Microsoft, for example, was started during the recession of 1973 to 1975. FedEx began its operations in 1973. And it is sobering to realise that Google only began in 1996 as a research project at Stanford. The domain name Google.com wasn’t even registered until September 15th, 1997.
They didn’t even get any content up on it for over a year!
Here is Google.com as it appeared on 11th November 1998.
Hardly setting the world on fire!
And for several years after that, there was no clear monetisation model (Google Adwords for example only began in October 2000), and another recession loomed in the US from around March 2001, so success was clearly not guaranteed.
Yet, by January 2017 the company was valued at $560 billion.
Clearly, something interesting happened in the intervening years!
But the key point is that all these businesses were ultimately dragged up by the will of entrepreneurs who believed in them.
Bravery and guts may not be sufficient to succeed. But they are key entrepreneurial traits.
And there are others.
Lord Bilimoria talked admiringly about a list of qualities of all entrepreneurs that had been devised by Matthew Rock, which are:
1/ Implacable self-belief.
2/ A single core technical skill or ability (it could be marketing, selling, or a specialist scientific capability).
3/ High resources of personal energy that enable you to work often brutal hours.
4/ You will be unafraid, indeed relish, talking about money.
5/ You won’t sit on problems or difficult situations, you’d rather deal with them and get them out of the way.
6/ At the right moment, you love to party.
7/ You will have something about you that inspires loyalty in others.
8/ You are fired by powerful competitive instincts, even anger, that drives you to win over your competitors.
9/ Personal resilience. Entrepreneurs will have setbacks.
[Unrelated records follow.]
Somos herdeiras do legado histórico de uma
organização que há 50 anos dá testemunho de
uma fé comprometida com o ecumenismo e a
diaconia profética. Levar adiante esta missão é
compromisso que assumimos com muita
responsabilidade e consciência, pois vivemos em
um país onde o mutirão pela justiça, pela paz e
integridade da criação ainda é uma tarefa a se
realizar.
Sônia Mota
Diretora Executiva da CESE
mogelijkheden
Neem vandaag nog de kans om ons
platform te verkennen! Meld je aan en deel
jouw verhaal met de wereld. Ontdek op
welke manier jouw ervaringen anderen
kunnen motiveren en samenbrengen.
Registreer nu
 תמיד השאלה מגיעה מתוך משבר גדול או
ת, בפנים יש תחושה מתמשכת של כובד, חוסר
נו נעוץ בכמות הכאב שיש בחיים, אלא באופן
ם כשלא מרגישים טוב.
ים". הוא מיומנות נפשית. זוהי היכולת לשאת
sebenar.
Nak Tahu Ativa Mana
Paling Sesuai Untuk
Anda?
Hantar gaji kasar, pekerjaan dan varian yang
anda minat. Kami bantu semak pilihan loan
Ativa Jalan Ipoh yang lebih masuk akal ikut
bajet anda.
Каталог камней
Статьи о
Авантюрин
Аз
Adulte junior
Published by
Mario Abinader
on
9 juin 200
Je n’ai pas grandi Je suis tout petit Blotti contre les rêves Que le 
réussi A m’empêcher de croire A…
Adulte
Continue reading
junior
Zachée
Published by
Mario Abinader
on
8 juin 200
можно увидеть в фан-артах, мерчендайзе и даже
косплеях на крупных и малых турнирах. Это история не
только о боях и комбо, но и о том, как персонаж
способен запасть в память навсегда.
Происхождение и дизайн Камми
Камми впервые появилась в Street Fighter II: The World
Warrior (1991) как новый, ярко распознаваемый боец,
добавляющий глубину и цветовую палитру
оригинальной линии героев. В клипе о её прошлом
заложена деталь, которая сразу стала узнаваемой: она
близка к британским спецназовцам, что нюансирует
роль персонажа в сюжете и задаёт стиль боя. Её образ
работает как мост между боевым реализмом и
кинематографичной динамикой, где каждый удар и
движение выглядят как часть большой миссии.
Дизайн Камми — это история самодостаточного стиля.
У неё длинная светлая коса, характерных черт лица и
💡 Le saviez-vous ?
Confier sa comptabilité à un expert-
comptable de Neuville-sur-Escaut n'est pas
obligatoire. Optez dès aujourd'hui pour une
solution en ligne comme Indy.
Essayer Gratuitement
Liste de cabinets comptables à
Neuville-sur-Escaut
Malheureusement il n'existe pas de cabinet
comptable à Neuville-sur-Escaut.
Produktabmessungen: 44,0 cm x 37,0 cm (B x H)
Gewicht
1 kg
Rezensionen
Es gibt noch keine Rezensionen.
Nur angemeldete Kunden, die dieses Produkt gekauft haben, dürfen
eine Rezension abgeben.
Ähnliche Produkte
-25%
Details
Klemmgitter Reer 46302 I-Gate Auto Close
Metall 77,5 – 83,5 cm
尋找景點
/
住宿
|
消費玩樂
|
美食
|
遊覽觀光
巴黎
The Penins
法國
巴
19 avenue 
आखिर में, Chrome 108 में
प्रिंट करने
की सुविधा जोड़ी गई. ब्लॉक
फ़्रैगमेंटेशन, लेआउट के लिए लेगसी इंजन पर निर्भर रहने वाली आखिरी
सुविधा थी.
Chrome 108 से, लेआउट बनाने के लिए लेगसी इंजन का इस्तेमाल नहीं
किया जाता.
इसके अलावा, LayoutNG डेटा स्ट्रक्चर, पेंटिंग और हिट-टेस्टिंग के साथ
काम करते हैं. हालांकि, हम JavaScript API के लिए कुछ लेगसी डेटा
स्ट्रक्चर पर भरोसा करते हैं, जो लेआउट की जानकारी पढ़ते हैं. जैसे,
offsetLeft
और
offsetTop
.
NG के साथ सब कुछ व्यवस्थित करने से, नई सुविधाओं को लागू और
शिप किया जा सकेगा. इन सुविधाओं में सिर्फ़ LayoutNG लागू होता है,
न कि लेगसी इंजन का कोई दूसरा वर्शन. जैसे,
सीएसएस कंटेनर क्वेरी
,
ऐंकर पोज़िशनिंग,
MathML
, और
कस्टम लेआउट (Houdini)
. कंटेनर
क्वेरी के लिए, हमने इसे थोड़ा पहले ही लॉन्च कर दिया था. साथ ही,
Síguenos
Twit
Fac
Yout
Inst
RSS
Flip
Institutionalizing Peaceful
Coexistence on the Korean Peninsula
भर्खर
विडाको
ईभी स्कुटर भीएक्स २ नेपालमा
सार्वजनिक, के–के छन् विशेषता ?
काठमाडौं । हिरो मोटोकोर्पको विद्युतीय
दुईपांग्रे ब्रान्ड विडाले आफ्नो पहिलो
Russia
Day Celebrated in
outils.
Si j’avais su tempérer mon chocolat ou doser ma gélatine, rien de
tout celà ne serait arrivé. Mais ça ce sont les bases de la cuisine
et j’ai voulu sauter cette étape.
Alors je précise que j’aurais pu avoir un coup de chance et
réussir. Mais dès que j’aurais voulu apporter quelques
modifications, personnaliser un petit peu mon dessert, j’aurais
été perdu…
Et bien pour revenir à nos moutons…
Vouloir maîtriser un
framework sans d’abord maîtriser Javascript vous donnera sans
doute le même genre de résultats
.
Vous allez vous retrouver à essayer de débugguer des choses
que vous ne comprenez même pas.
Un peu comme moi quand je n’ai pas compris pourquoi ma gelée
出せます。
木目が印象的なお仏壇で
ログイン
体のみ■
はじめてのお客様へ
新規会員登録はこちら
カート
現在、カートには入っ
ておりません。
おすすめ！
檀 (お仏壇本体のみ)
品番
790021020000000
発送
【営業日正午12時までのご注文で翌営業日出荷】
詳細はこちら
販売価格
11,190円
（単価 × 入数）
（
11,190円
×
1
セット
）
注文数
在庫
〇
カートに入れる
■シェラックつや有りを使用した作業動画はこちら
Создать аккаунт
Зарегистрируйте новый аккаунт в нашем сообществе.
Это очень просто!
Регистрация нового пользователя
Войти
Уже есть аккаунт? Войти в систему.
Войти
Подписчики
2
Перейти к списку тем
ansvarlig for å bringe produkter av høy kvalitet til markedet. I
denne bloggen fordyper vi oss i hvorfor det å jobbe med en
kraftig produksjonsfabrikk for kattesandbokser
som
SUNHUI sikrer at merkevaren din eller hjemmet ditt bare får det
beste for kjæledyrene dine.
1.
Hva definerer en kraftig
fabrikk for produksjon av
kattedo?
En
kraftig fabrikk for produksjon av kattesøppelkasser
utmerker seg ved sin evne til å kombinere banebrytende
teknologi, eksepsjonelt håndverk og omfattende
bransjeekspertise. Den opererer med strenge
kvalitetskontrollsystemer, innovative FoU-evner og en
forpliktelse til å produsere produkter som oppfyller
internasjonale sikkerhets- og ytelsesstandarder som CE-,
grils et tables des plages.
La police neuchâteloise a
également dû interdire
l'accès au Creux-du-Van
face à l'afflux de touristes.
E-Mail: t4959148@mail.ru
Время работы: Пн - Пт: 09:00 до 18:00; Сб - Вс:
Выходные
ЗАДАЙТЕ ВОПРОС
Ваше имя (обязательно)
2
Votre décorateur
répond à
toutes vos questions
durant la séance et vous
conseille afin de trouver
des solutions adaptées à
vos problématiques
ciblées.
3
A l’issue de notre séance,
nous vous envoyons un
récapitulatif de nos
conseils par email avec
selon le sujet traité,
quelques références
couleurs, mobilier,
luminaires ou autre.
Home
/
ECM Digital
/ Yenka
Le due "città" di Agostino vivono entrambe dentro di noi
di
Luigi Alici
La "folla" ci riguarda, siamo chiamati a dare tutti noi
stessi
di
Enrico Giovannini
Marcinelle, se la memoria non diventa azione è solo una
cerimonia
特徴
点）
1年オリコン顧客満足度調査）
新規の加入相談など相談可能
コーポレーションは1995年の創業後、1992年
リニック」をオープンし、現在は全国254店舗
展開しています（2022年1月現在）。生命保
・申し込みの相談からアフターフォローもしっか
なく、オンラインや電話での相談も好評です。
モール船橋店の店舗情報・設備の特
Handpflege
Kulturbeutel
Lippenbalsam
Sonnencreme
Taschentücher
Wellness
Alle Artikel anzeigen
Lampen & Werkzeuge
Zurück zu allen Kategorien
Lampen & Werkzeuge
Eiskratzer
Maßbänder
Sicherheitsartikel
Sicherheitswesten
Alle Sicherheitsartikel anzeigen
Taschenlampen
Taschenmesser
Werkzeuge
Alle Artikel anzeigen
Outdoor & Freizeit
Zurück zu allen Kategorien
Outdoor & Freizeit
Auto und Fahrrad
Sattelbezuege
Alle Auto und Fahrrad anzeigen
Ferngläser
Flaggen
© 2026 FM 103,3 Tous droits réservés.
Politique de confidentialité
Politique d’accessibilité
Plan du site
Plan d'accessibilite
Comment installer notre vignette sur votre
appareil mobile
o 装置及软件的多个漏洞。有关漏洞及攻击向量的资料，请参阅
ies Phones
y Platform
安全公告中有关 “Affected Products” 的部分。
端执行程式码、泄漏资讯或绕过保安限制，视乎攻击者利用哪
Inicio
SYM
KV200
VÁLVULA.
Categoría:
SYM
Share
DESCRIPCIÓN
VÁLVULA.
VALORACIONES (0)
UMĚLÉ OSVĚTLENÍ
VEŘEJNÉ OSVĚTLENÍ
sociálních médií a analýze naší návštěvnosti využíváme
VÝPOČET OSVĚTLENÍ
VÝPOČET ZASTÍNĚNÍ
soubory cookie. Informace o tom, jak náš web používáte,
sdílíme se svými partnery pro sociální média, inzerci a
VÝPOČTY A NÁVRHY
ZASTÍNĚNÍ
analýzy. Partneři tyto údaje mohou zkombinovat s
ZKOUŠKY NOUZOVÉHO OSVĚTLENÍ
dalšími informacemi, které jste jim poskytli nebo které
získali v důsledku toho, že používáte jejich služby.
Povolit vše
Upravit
The true winners will absorb them, learn from them and rebound.
10/ They love what they do, at times at the expense of your family and friends.
11/ And you really will believe that your business, product, service, is better than what’s come before or is offered in their market now (even when it patently isn’t!).
And he spoke about the need to believe in your own creativity and to pursue your ideas with boldness. Because ultimately, leadership is about taking the steps that others won’t. It is about new footprints in the sand.
One of Lord Bilimorias proudest achievements was helping to get the Mahatma Ghandi statue erected in Parliament Square in March 2015, and he spoke about the abiding philosophy of another inspirational leader of our times, Nelson Mandela.
In an interview with Charlie Rose here, Morgan Freeman discusses Mandela’s reliance on William Ernest Henley’s 1875 poem, “Invictus,” which he would read every day to keep his hope alive:
“That poem was his favourite… When he lost courage, when he felt like just giving up — just lie down and not get up again — he would recite it. And it would give him what he needed to keep going.”
If two words could sum up what it means to be an entrepreneur, then ‘Keep Going’, would probably be it.
We would like to warmly thank Lord Bilimoria for giving up his time to come and talk at LSBM.
One of our students, Calin Chirigut, commented after the talk:
“That was an awesome lecture and was a great opportunity for every student”.
I am sure that everyone who came along would echo those sentiments.